Joakim Noah hasn't changed his tune.
The son of former French tennis star Yannnick Noah and three other Florida players who said no to the NBA a year ago got their reward on Monday night when they won their second straight US NCAA basketball championship.
"I feel like we had to sacrifice so much for one another, but it was never a problem," Noah said after the win over Ohio State. "Because it was always about the right things."
The University of Florida become the first school in 15 years to defend a basketball title and the first ever to hold NCAA Division 1 football and basketball titles in the same year.
Corey Brewer, Al Horford and Taurean Green, Noah's teammates, elevated their games and their profiles from the season's start to the very end and figure to reap a big reward as professionals.
Noah's chances of being chosen as a top NBA draft pick, however, have dropped.
Foul troubles planted Noah on the bench longer than either he or coach Billy Donovan could have planned.
His nerves frayed by the finish, Noah barely scraped together eight points and three rebounds in 21 minutes -- and that was just two nights after a similarly unimpressive semifinal performance against UCLA.
But Noah insisted that he didn't care.
He thrust a fist in the air as Horford dribbled the final seconds off the clock, shimmied for a moment, then joined his teammates in a roiling mini-mosh pit off to one side of the court.
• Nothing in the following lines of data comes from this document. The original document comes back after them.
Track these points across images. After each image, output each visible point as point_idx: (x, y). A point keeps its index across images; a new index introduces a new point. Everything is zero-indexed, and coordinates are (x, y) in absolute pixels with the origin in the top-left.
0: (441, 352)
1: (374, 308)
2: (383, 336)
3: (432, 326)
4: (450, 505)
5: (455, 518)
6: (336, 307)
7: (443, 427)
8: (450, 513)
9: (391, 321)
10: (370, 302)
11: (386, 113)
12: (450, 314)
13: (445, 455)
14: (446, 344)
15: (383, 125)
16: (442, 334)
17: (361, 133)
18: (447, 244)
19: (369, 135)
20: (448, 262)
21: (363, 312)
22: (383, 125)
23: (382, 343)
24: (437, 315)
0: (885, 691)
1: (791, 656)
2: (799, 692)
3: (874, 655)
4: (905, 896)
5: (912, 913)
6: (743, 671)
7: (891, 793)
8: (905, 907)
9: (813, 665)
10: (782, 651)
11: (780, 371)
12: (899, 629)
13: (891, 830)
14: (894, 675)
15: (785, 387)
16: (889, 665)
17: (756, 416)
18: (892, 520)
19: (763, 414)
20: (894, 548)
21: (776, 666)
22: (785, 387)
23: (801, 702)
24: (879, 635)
Then, befitting the son of a Grand Slam tennis champion, he raced through the crowd and clambered into the stands to embrace his mother, Cecilia Rodhe, the way Wimbledon winners climb into the family box.
"Everything that I went through this year, they went through times 10," Noah said.
"It's so much harder, especially for my mom," he said. "I remember before I came to Florida, she didn't even know about the rules of basketball."
But there was no mistaking the joy animating Noah's face as he rejoined the chorus line of teammates standing on the scorer's table and led them through another championship dance.
"I feel like we've accomplished something special," Noah said.
"So many people doubted us, but we're in the books now," he said.
"People can say whatever they want about this team," he added, "but at the end of the line, they have to say we won back-to-back titles."
That last bit was aimed at the critics who have mocked Noah's wild hair or mimicked his over-the-top celebrations -- even those who sent him reams of hate mail and spoofed him mercilessly on the Internet.
"Right now," Noah said, "I don't know what we're going to do. It's all about enjoying the moment right now. I feel like it's always about what is going to happen next, and it's not about that now. We'll talk about that later."